Land ice in Greenland and Antarctica is melting faster. To some extent this loss of ice is balanced by an increase in snowfall from warmer, wetter air. Nevertheless, data collected by satellites show that these ice sheets are losing around 125 gigatonnes per year (two thirds of it from Greenland). That is equivalent to a sea-level rise of 0.35mm/year. The overall rise in sea levels averaged 2mm/year for much of the 20th Century, but increased to 3mm/year after 1990. This is believed due to a combination of thermal expansion of the oceans, plus the melting of the ice sheets, plus the melting of glaciers at all latitudes. Because CO
2 in the atmosphere is rising exponentially, changes in sea-ice retreat, permafrost melt, ice sheet melt, and glacier decay will probably be exponential too.
Our present numerical models of ice sheets and glaciers fail to take into account the dynamics of ice motion and melting – neglecting summer surface melting. This reduces the reflectivity of the ice surface, allowing surface meltwater to work its way to the glacier bed, thus lubricating it and further speeding glacier flow.
On 2 February 2007 the Intergovernmental Panel on Climate Change (IPCC) forecast that sea level would rise by less than 1m by 2100. This does not take ice dynamics into consideration, and so must be considered conservative. Experts like James Hansen, Director of NASA’s Goddard Institute for Space Science in New York, who have taken ice dynamics into consideration, forecast a rise of 5m by 2100.

▸ Raw records
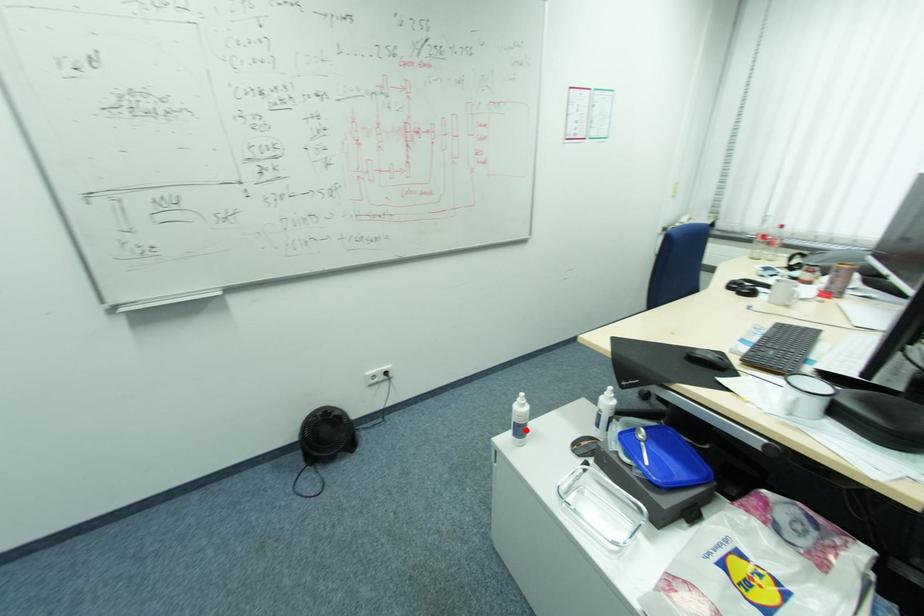
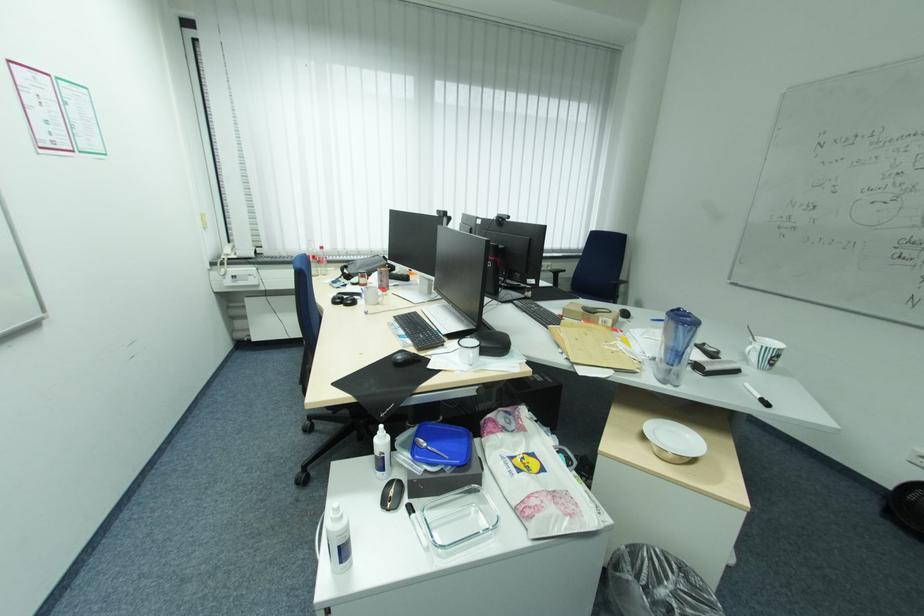
Where in the second image is the point corresponding to the highlighted location from the first image?

(350, 549)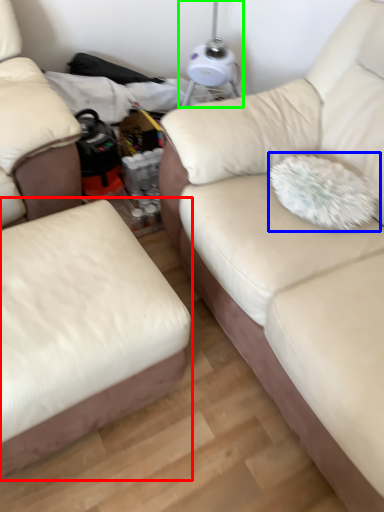
Question: Which object is positioned closest to studio couch (highlighted by a red box)? Select from throw pillow (highlighted by a blue box) and table lamp (highlighted by a green box).

Choices:
 (A) throw pillow
 (B) table lamp

Answer: (A)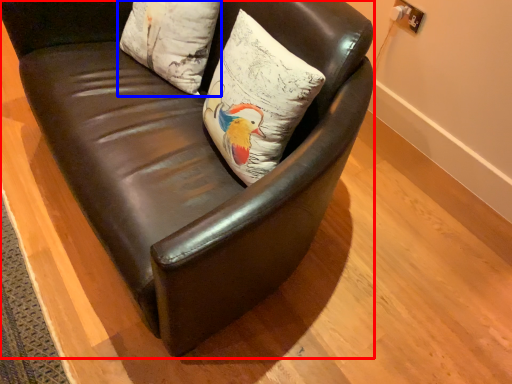
Question: Which point is closer to the camera, chair (highlighted by a red box) or pillow (highlighted by a blue box)?

Choices:
 (A) chair
 (B) pillow

Answer: (A)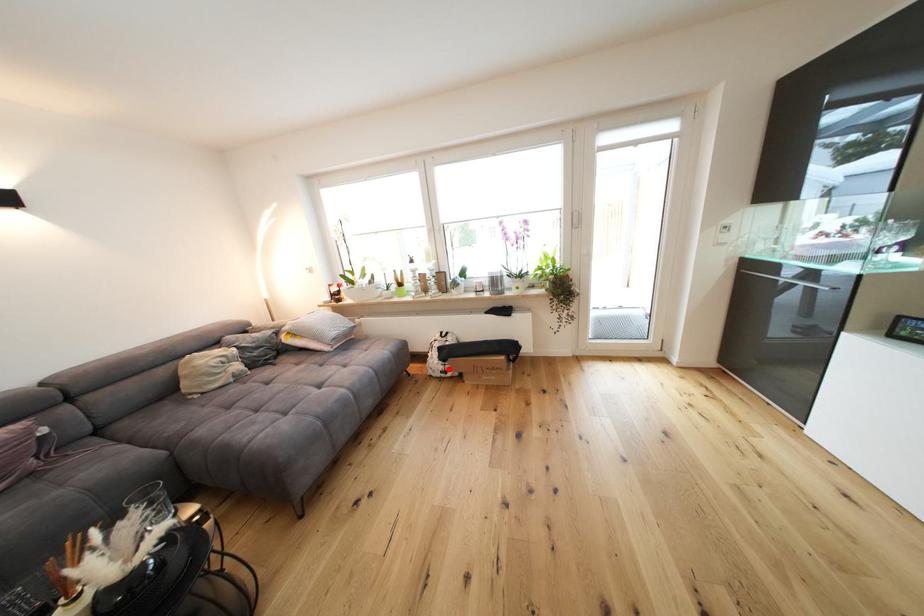
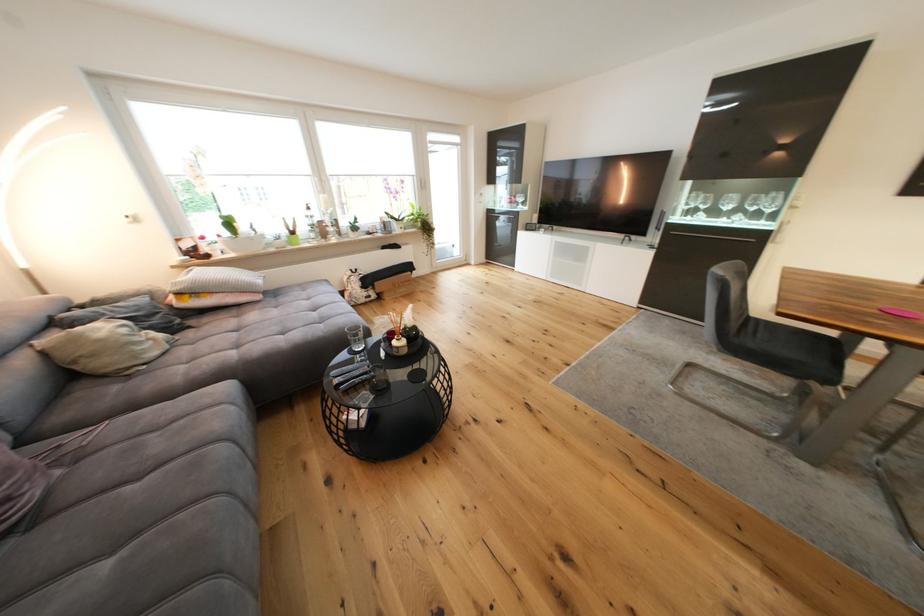
Question: A red point is marked in image1. In image2, is the corresponding 3D point closer to the camera or farther? Reply with the corresponding letter.

Choices:
 (A) The corresponding 3D point is closer.
 (B) The corresponding 3D point is farther.

Answer: (A)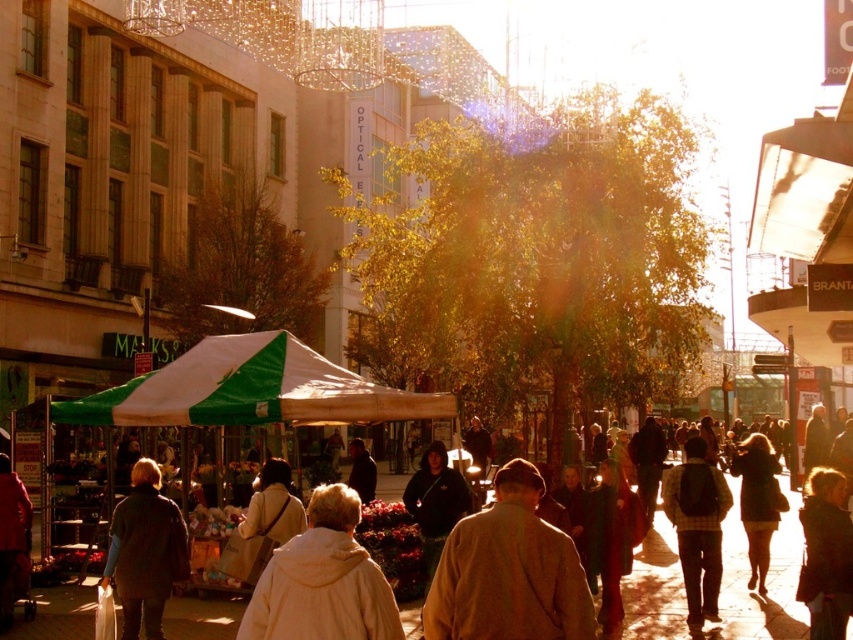
Question: Among these objects, which one is farthest from the camera?

Choices:
 (A) dark brown leather jacket at lower left
 (B) brown woolen coat at center
 (C) white fleece jacket at center

Answer: (A)

Question: Is green/white fabric canopy at center positioned at the back of dark brown leather jacket at lower right?

Choices:
 (A) yes
 (B) no

Answer: (B)

Question: Does green/white fabric canopy at center have a smaller size compared to dark brown leather jacket at center?

Choices:
 (A) yes
 (B) no

Answer: (A)

Question: Observing the image, what is the correct spatial positioning of dark brown leather jacket at lower left in reference to dark brown leather jacket at lower right?

Choices:
 (A) above
 (B) below

Answer: (B)

Question: Which object is farther from the camera taking this photo?

Choices:
 (A) brown woolen coat at center
 (B) white fleece jacket at center
 (C) dark brown leather jacket at lower right

Answer: (C)

Question: Which of these objects is positioned closest to the white fleece jacket at center?

Choices:
 (A) dark brown leather jacket at lower right
 (B) green/white fabric canopy at center

Answer: (B)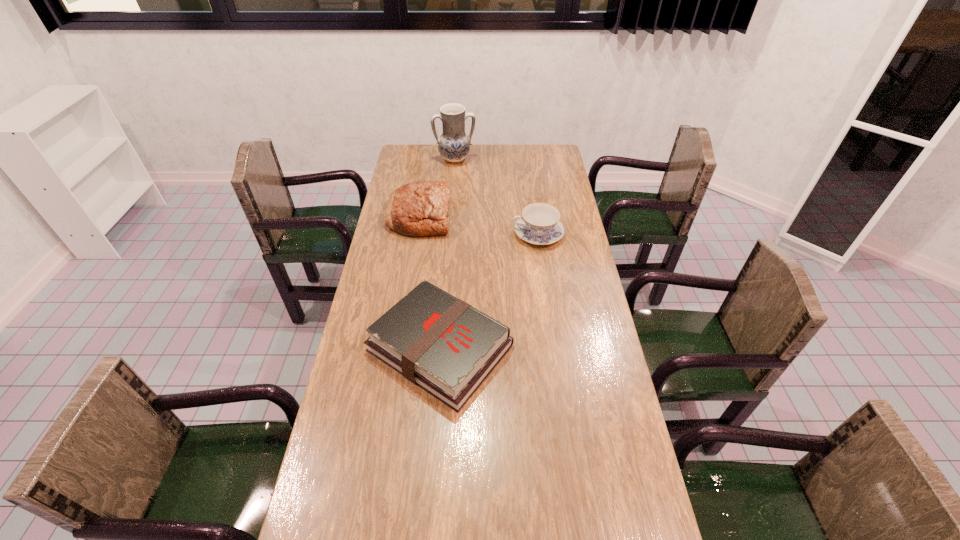
Where is `free space located with the handle on the side of the rightmost object`? This screenshot has height=540, width=960. free space located with the handle on the side of the rightmost object is located at coordinates (465, 234).

At what (x,y) coordinates should I click in order to perform the action: click on object present at the far edge. Please return your answer as a coordinate pair (x, y). The image size is (960, 540). Looking at the image, I should click on (454, 145).

Locate an element on the screen. Image resolution: width=960 pixels, height=540 pixels. bread situated at the left edge is located at coordinates (421, 208).

Identify the location of hardback book situated at the left edge. The height and width of the screenshot is (540, 960). (440, 343).

In order to click on object that is at the right edge in this screenshot , I will do `click(539, 224)`.

The height and width of the screenshot is (540, 960). In order to click on free location at the far edge in this screenshot , I will do `click(478, 149)`.

Identify the location of vacant space at the left edge of the desktop. The width and height of the screenshot is (960, 540). (377, 246).

Locate an element on the screen. free space at the right edge of the desktop is located at coordinates (564, 375).

Where is `free space at the far left corner of the desktop`? Image resolution: width=960 pixels, height=540 pixels. free space at the far left corner of the desktop is located at coordinates (403, 166).

Identify the location of free spot between the pottery and the hardback book. (447, 254).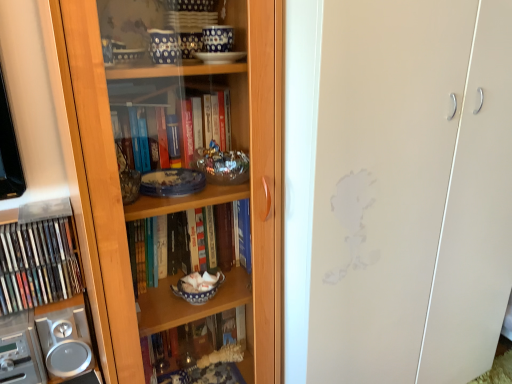
The width and height of the screenshot is (512, 384). Find the location of `blank space situated above silver metallic speaker at lower left (from a real-world perspective)`. blank space situated above silver metallic speaker at lower left (from a real-world perspective) is located at coordinates tap(39, 312).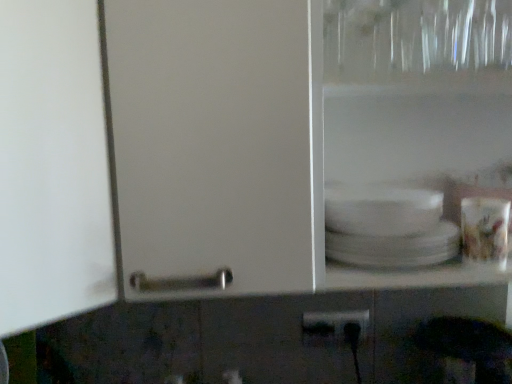
Describe the element at coordinates (335, 327) in the screenshot. Image resolution: width=512 pixels, height=384 pixels. I see `black plastic power plugs and sockets at lower center` at that location.

The image size is (512, 384). I want to click on black plastic power plugs and sockets at lower center, so click(335, 327).

In order to face black plastic power plugs and sockets at lower center, should I rotate leftwards or rightwards?

It's best to rotate right around 11.040 degrees.

What is the approximate height of matte ceramic cup at right?

matte ceramic cup at right is 4.34 inches tall.

What do you see at coordinates (485, 231) in the screenshot? I see `matte ceramic cup at right` at bounding box center [485, 231].

This screenshot has width=512, height=384. Identify the location of matte ceramic cup at right. (485, 231).

At what (x,y) coordinates should I click in order to perform the action: click on black plastic power plugs and sockets at lower center. Please return your answer as a coordinate pair (x, y). This screenshot has width=512, height=384. Looking at the image, I should click on (335, 327).

Considering the relative positions of black plastic power plugs and sockets at lower center and matte ceramic cup at right in the image provided, is black plastic power plugs and sockets at lower center to the right of matte ceramic cup at right from the viewer's perspective?

No, black plastic power plugs and sockets at lower center is not to the right of matte ceramic cup at right.

In the image, is black plastic power plugs and sockets at lower center positioned in front of or behind matte ceramic cup at right?

black plastic power plugs and sockets at lower center is behind matte ceramic cup at right.

Which is behind, point (311, 327) or point (490, 246)?

The point (311, 327) is more distant.

From the image's perspective, which is below, black plastic power plugs and sockets at lower center or matte ceramic cup at right?

black plastic power plugs and sockets at lower center is shown below in the image.

From a real-world perspective, which object stands above the other?

matte ceramic cup at right is physically above.

Which of these two, black plastic power plugs and sockets at lower center or matte ceramic cup at right, is wider?

matte ceramic cup at right is wider.

Can you confirm if black plastic power plugs and sockets at lower center is shorter than matte ceramic cup at right?

Indeed, black plastic power plugs and sockets at lower center has a lesser height compared to matte ceramic cup at right.

Which of these two, black plastic power plugs and sockets at lower center or matte ceramic cup at right, is smaller?

black plastic power plugs and sockets at lower center.

Can matte ceramic cup at right be found inside black plastic power plugs and sockets at lower center?

That's incorrect, matte ceramic cup at right is not inside black plastic power plugs and sockets at lower center.

Looking at this image, is there a large distance between black plastic power plugs and sockets at lower center and matte ceramic cup at right?

No, there isn't a large distance between black plastic power plugs and sockets at lower center and matte ceramic cup at right.

From the picture: Is black plastic power plugs and sockets at lower center facing away from matte ceramic cup at right?

That's not correct — black plastic power plugs and sockets at lower center is not looking away from matte ceramic cup at right.

What's the angular difference between black plastic power plugs and sockets at lower center and matte ceramic cup at right's facing directions?

The angular difference between black plastic power plugs and sockets at lower center and matte ceramic cup at right is 2 degrees.

You are a GUI agent. You are given a task and a screenshot of the screen. Output one action in this format:
    pyautogui.click(x=<x>, y=<y>)
    Task: Click on the tableware above the black plastic power plugs and sockets at lower center (from a real-world perspective)
    
    Given the screenshot: What is the action you would take?
    pyautogui.click(x=485, y=231)

Considering the positions of objects matte ceramic cup at right and black plastic power plugs and sockets at lower center in the image provided, who is more to the right, matte ceramic cup at right or black plastic power plugs and sockets at lower center?

Positioned to the right is matte ceramic cup at right.

Which object is closer to the camera, matte ceramic cup at right or black plastic power plugs and sockets at lower center?

matte ceramic cup at right is more forward.

Does point (499, 235) come farther from viewer compared to point (347, 337)?

No.

Consider the image. From the image's perspective, is matte ceramic cup at right positioned above or below black plastic power plugs and sockets at lower center?

Based on their image positions, matte ceramic cup at right is located above black plastic power plugs and sockets at lower center.

From a real-world perspective, is matte ceramic cup at right positioned above or below black plastic power plugs and sockets at lower center?

In terms of real-world spatial position, matte ceramic cup at right is above black plastic power plugs and sockets at lower center.

Between matte ceramic cup at right and black plastic power plugs and sockets at lower center, which one has larger width?

Wider between the two is matte ceramic cup at right.

Can you confirm if matte ceramic cup at right is taller than black plastic power plugs and sockets at lower center?

Yes, matte ceramic cup at right is taller than black plastic power plugs and sockets at lower center.

In the scene shown: Is matte ceramic cup at right smaller than black plastic power plugs and sockets at lower center?

Actually, matte ceramic cup at right might be larger than black plastic power plugs and sockets at lower center.

Could black plastic power plugs and sockets at lower center be considered to be inside matte ceramic cup at right?

No, black plastic power plugs and sockets at lower center is not surrounded by matte ceramic cup at right.

Is the surface of matte ceramic cup at right in direct contact with black plastic power plugs and sockets at lower center?

No, matte ceramic cup at right is not beside black plastic power plugs and sockets at lower center.

Is matte ceramic cup at right positioned with its back to black plastic power plugs and sockets at lower center?

No.

Could you measure the distance between matte ceramic cup at right and black plastic power plugs and sockets at lower center?

matte ceramic cup at right and black plastic power plugs and sockets at lower center are 14.64 inches apart.

You are a GUI agent. You are given a task and a screenshot of the screen. Output one action in this format:
    pyautogui.click(x=<x>, y=<y>)
    Task: Click on the power plugs and sockets that appears below the matte ceramic cup at right (from the image's perspective)
    
    Given the screenshot: What is the action you would take?
    pyautogui.click(x=335, y=327)

The width and height of the screenshot is (512, 384). In order to click on power plugs and sockets below the matte ceramic cup at right (from the image's perspective) in this screenshot , I will do `click(335, 327)`.

Where is `power plugs and sockets on the left of matte ceramic cup at right`? Image resolution: width=512 pixels, height=384 pixels. power plugs and sockets on the left of matte ceramic cup at right is located at coordinates (335, 327).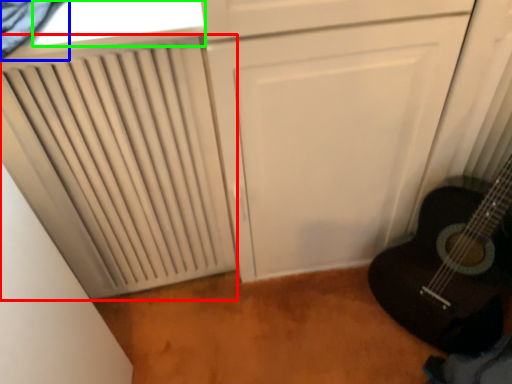
Question: Which object is the closest to the radiator (highlighted by a red box)? Choose among these: curtain (highlighted by a blue box) or window (highlighted by a green box).

Choices:
 (A) curtain
 (B) window

Answer: (B)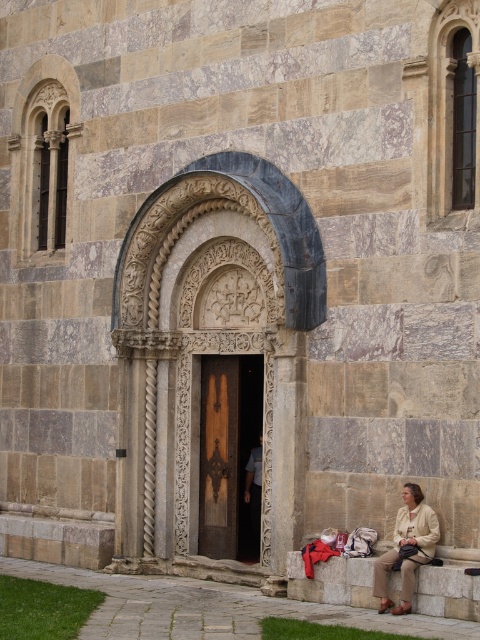
Question: Can you confirm if beige fabric jacket at lower right is positioned to the right of dark brown wood door at center?

Choices:
 (A) no
 (B) yes

Answer: (B)

Question: In this image, where is beige fabric jacket at lower right located relative to dark brown wood door at center?

Choices:
 (A) above
 (B) below

Answer: (A)

Question: Which object appears closest to the camera in this image?

Choices:
 (A) dark brown wood door at center
 (B) beige fabric jacket at lower right

Answer: (B)

Question: Which point is farther to the camera?

Choices:
 (A) (255, 472)
 (B) (380, 612)

Answer: (A)

Question: Is beige fabric jacket at lower right positioned at the back of dark brown wood door at center?

Choices:
 (A) no
 (B) yes

Answer: (A)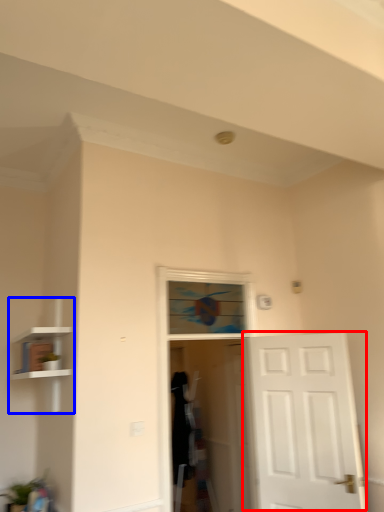
Question: Which point is closer to the camera, door (highlighted by a red box) or bookshelf (highlighted by a blue box)?

Choices:
 (A) door
 (B) bookshelf

Answer: (B)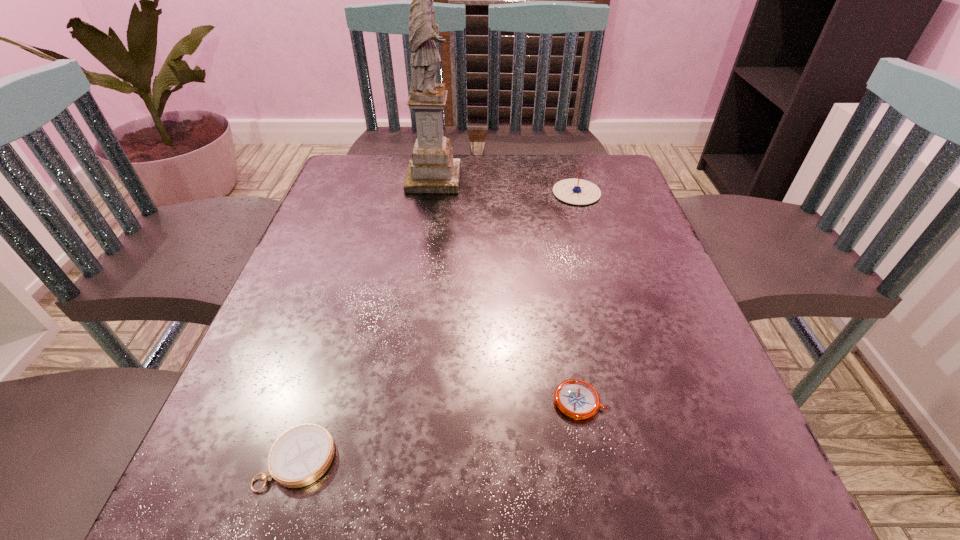
You are a GUI agent. You are given a task and a screenshot of the screen. Output one action in this format:
    pyautogui.click(x=<x>, y=<y>)
    Task: Click on the free spot between the third tallest object and the second tallest object
    The image size is (960, 540).
    Given the screenshot: What is the action you would take?
    pyautogui.click(x=437, y=326)

Find the location of a particular element. This screenshot has height=540, width=960. free space between the third tallest object and the second tallest object is located at coordinates (437, 326).

At what (x,y) coordinates should I click in order to perform the action: click on vacant space that's between the third shortest object and the nearest compass. Please return your answer as a coordinate pair (x, y). This screenshot has width=960, height=540. Looking at the image, I should click on (437, 326).

Identify the location of free spot between the second farthest compass and the second shortest object. The width and height of the screenshot is (960, 540). (439, 430).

▸ List of tasks
1. In the passage on ice melt and sea level, how much ice do satellite data show the Greenland and Antarctic ice sheets losing per year?
2. Using the passage on ice melt and sea level, explain why the IPCC's February 2007 sea-level forecast must be considered conservative.

▸ Correct answers
1. Around 125 gigatonnes per year, with two thirds of it from Greenland.

2. The IPCC forecast a rise of less than 1m by 2100, but that figure does not take ice dynamics into consideration. Experts such as James Hansen, who do account for ice dynamics, forecast a rise of 5m by 2100.